Despite divergent topics discussed during the opening trio of sessions at the FCIB Global Conference in the greater West Palm Beach area, one theme seemed to beam out of the morning sessions: Change (and being able to adapt the large amount of it going on in business and credit at present).

Sanjiv Sanghvi, of Wells Fargo Bank, noted that a few changes in leadership in Europe (Italy, Greece) doesn’t necessarily equate to a bump in stability automatically.

“It’s tough to believe that putting technocrats in power will mean they will things will be run in a fundamentally different way,” he said, before noting the U.S. economy continues to look strong – much stronger than portrayed by the mainstream media – especially in comparison.

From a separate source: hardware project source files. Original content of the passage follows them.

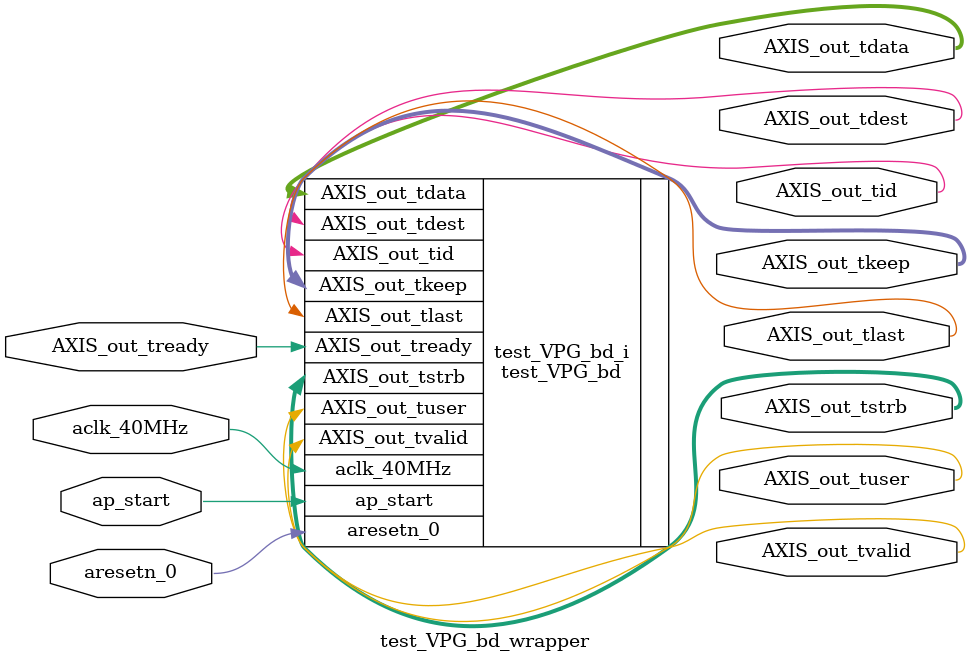
<source format=v>
`timescale 1 ps / 1 ps

module test_VPG_bd_wrapper
   (AXIS_out_tdata,
    AXIS_out_tdest,
    AXIS_out_tid,
    AXIS_out_tkeep,
    AXIS_out_tlast,
    AXIS_out_tready,
    AXIS_out_tstrb,
    AXIS_out_tuser,
    AXIS_out_tvalid,
    aclk_40MHz,
    ap_start,
    aresetn_0);
  output [23:0]AXIS_out_tdata;
  output [0:0]AXIS_out_tdest;
  output [0:0]AXIS_out_tid;
  output [2:0]AXIS_out_tkeep;
  output [0:0]AXIS_out_tlast;
  input AXIS_out_tready;
  output [2:0]AXIS_out_tstrb;
  output [0:0]AXIS_out_tuser;
  output AXIS_out_tvalid;
  input aclk_40MHz;
  input ap_start;
  input aresetn_0;

  wire [23:0]AXIS_out_tdata;
  wire [0:0]AXIS_out_tdest;
  wire [0:0]AXIS_out_tid;
  wire [2:0]AXIS_out_tkeep;
  wire [0:0]AXIS_out_tlast;
  wire AXIS_out_tready;
  wire [2:0]AXIS_out_tstrb;
  wire [0:0]AXIS_out_tuser;
  wire AXIS_out_tvalid;
  wire aclk_40MHz;
  wire ap_start;
  wire aresetn_0;

  test_VPG_bd test_VPG_bd_i
       (.AXIS_out_tdata(AXIS_out_tdata),
        .AXIS_out_tdest(AXIS_out_tdest),
        .AXIS_out_tid(AXIS_out_tid),
        .AXIS_out_tkeep(AXIS_out_tkeep),
        .AXIS_out_tlast(AXIS_out_tlast),
        .AXIS_out_tready(AXIS_out_tready),
        .AXIS_out_tstrb(AXIS_out_tstrb),
        .AXIS_out_tuser(AXIS_out_tuser),
        .AXIS_out_tvalid(AXIS_out_tvalid),
        .aclk_40MHz(aclk_40MHz),
        .ap_start(ap_start),
        .aresetn_0(aresetn_0));
endmodule

</source>
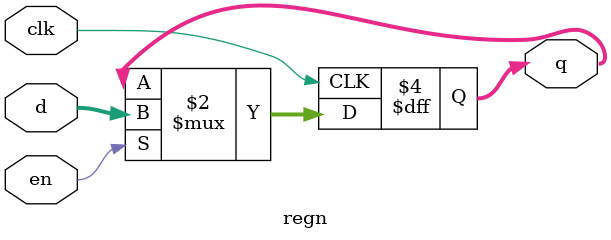
<source format=v>
`timescale 1ns/1ps

module regn #(parameter N = 8) (
    input clk,
    input en,
    input [N-1:0] d,
    output reg [N-1:0] q
);
    always @(posedge clk)
        if (en)
            q <= d;
endmodule
</source>
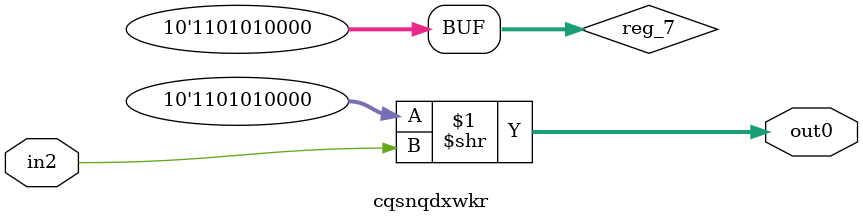
<source format=v>
`timescale 1ns/1ps
module cqsnqdxwkr (in2, out0);
reg signed [9:0] reg_7;
input wire in2;
output wire [12:0] out0;

    initial begin
        reg_7 = 848;
    end
  
    assign out0 = reg_7 >> in2;
endmodule
</source>
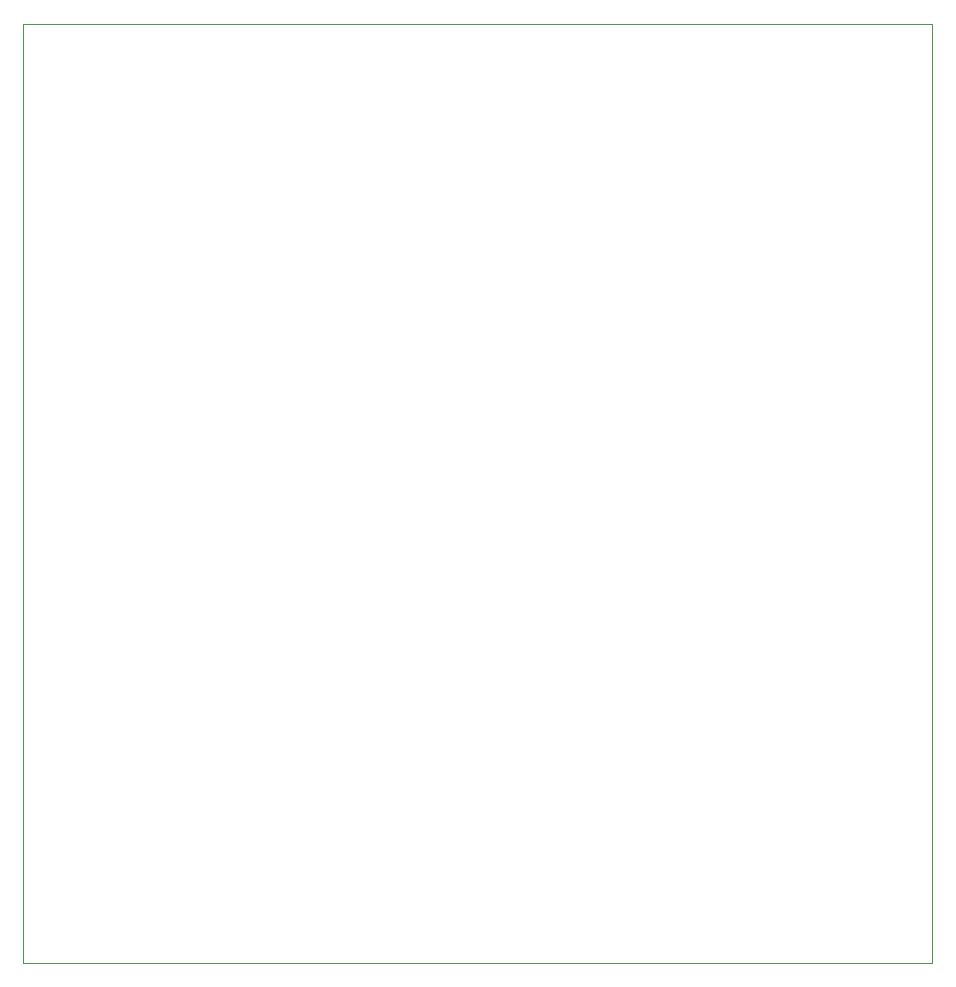
<source format=gbr>
%TF.GenerationSoftware,KiCad,Pcbnew,7.0.1*%
%TF.CreationDate,2023-03-31T16:58:59-04:00*%
%TF.ProjectId,KiwiBoard,4b697769-426f-4617-9264-2e6b69636164,rev?*%
%TF.SameCoordinates,Original*%
%TF.FileFunction,Profile,NP*%
%FSLAX46Y46*%
G04 Gerber Fmt 4.6, Leading zero omitted, Abs format (unit mm)*
G04 Created by KiCad (PCBNEW 7.0.1) date 2023-03-31 16:58:59*
%MOMM*%
%LPD*%
G01*
G04 APERTURE LIST*
%TA.AperFunction,Profile*%
%ADD10C,0.100000*%
%TD*%
G04 APERTURE END LIST*
D10*
X48768000Y-36830000D02*
X125730000Y-36830000D01*
X125730000Y-116332000D01*
X48768000Y-116332000D01*
X48768000Y-36830000D01*
M02*

</source>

Sanghvi did note that the coming Basel III changes will require businesses, notably those in credit, to stand up and take note. All told, the Basel III changes and what seem to be some almost hidden requirements could force financial institutions to literally double their capital holdings. As such, he believes banks forced to change their ratios will simple handle the equation on one side or another: raise the costs to borrow or reduce assets in the game.

“That’s a huge different in capital requirements,” he said. “There’s going to be less credit available, not just in trade finance, but finance in general.”

Meanwhile, Marsh USA’s Angela Duca’s speech about global political risk suggested companies either need to be quick on their feel and flexible when granting terms into emerging, somewhat stable economies or they need some type of insurance backing.

“How do you forecast political risk [terrorism, regime changes, etc.]? You can’t,” Duca said. “It’s hard to predict the spark that will cause a major change in a country. And, in the real world, political risk exists all the time.”

Michael Sauter, of Guardean GmbH, used his presentation to promote the idea of willingness to be flexible as well, noting that holding firm to principles and strategies that worked four to five years ago simply may be the most “dangerous” strategy a credit department can employ.

“Adapting to change is the most important thing to our profession,” Sauter said.